**Your instructions**.
For the data below, work out the number of lines containing the string "down" and answer with that number only.

**Source records**.
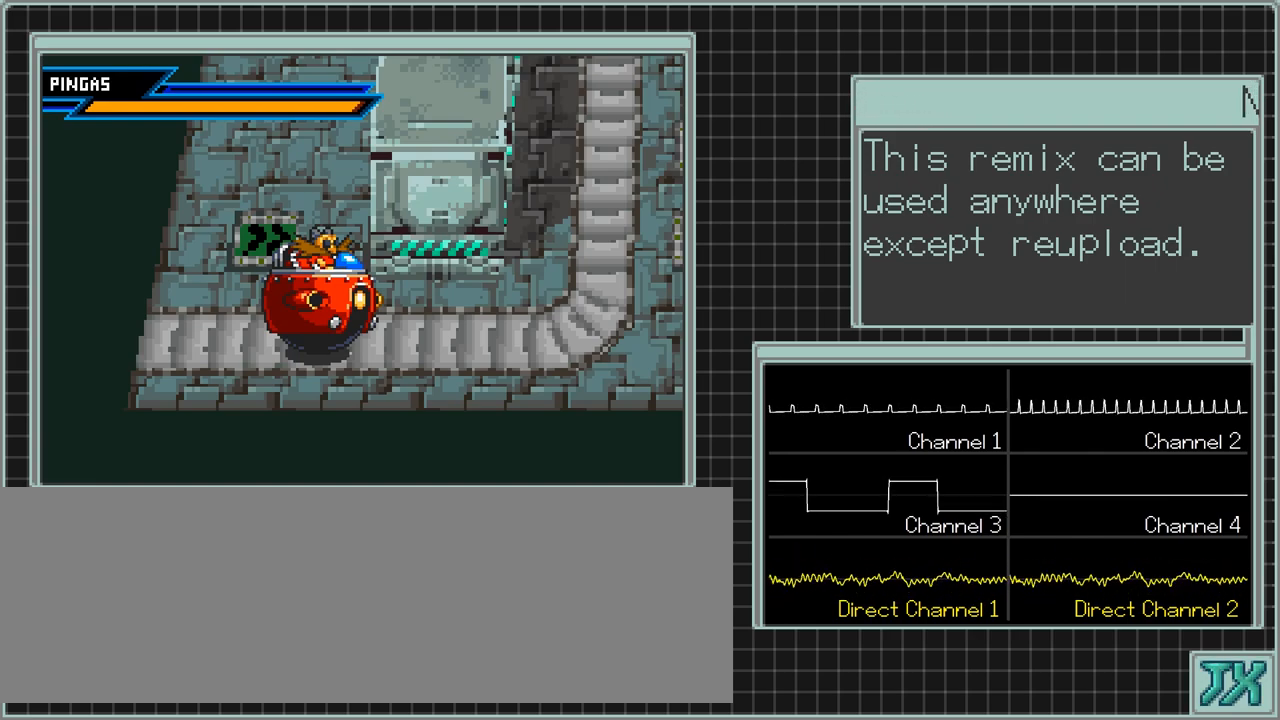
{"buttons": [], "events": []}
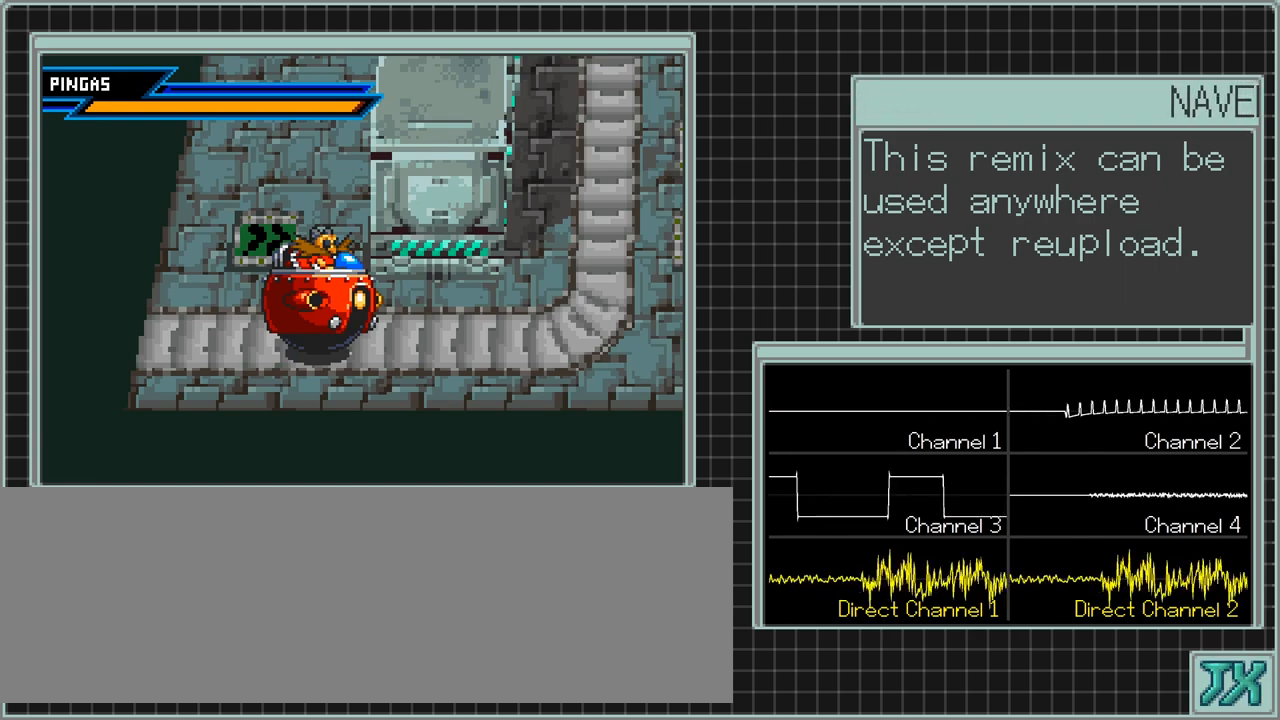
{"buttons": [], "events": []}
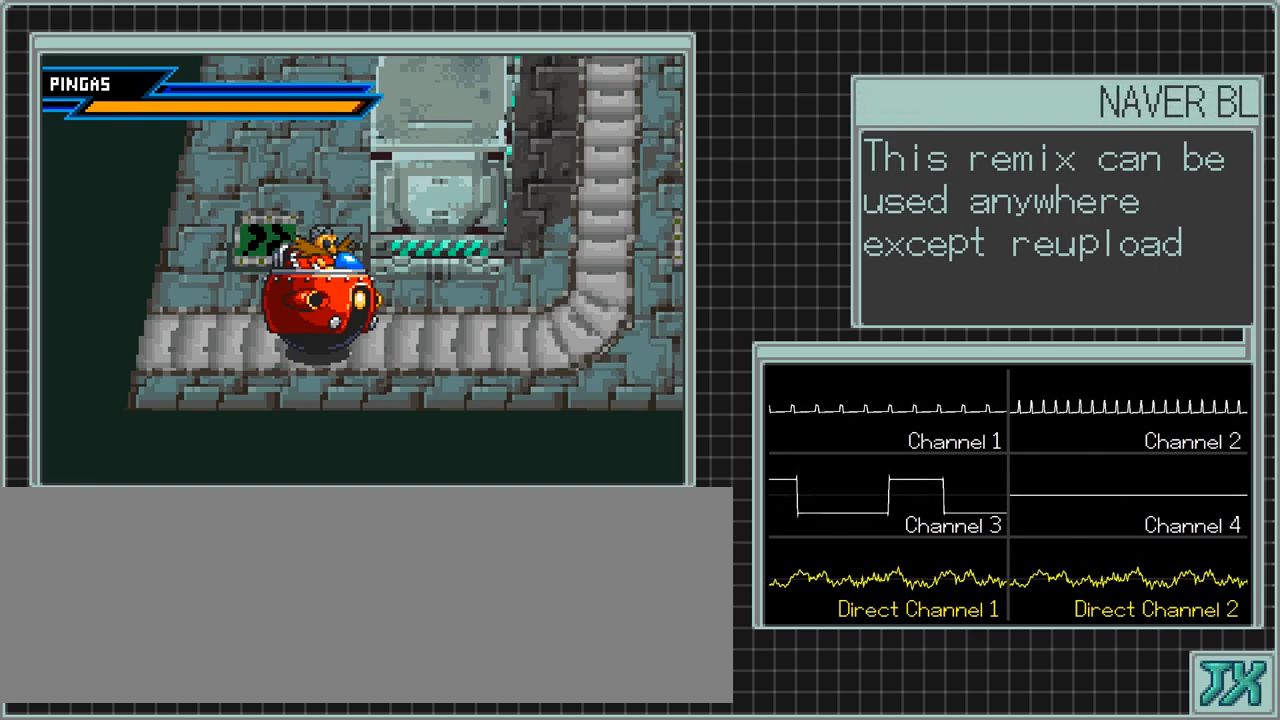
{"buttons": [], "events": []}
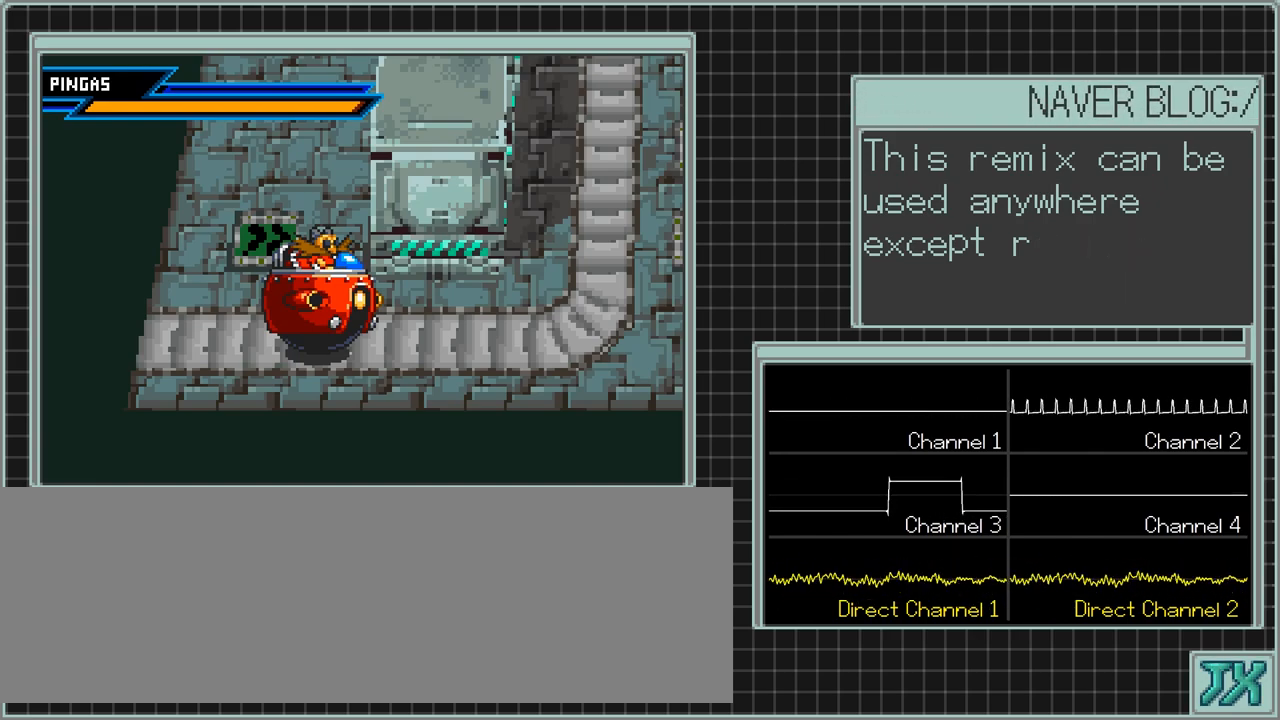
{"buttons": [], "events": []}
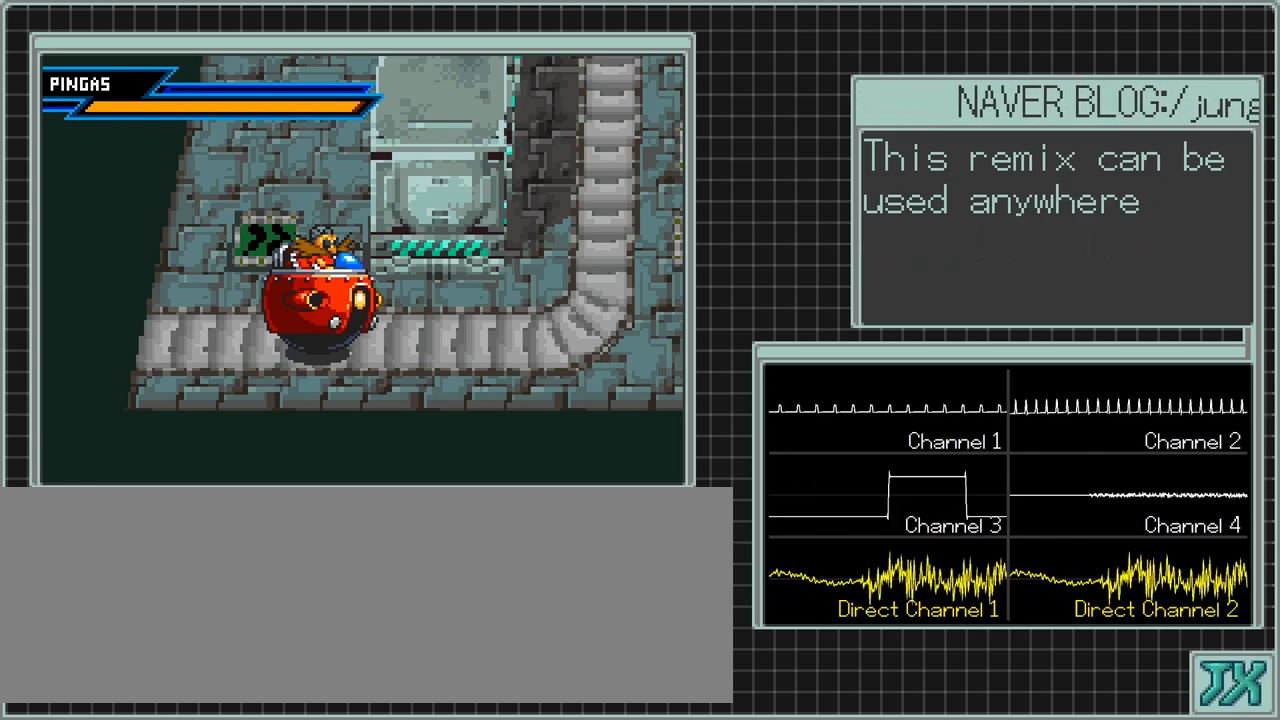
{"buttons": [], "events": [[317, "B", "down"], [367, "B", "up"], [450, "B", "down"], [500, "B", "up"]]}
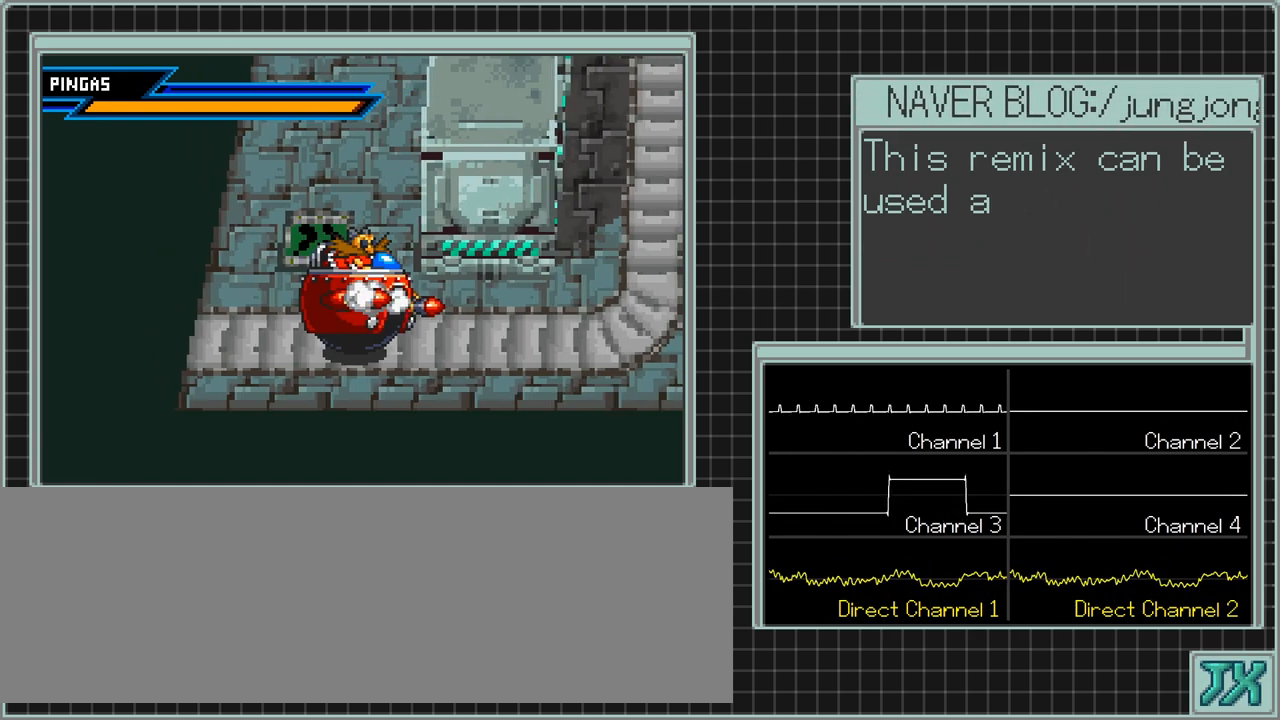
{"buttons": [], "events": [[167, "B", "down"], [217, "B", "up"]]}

**Exercise solution**.
2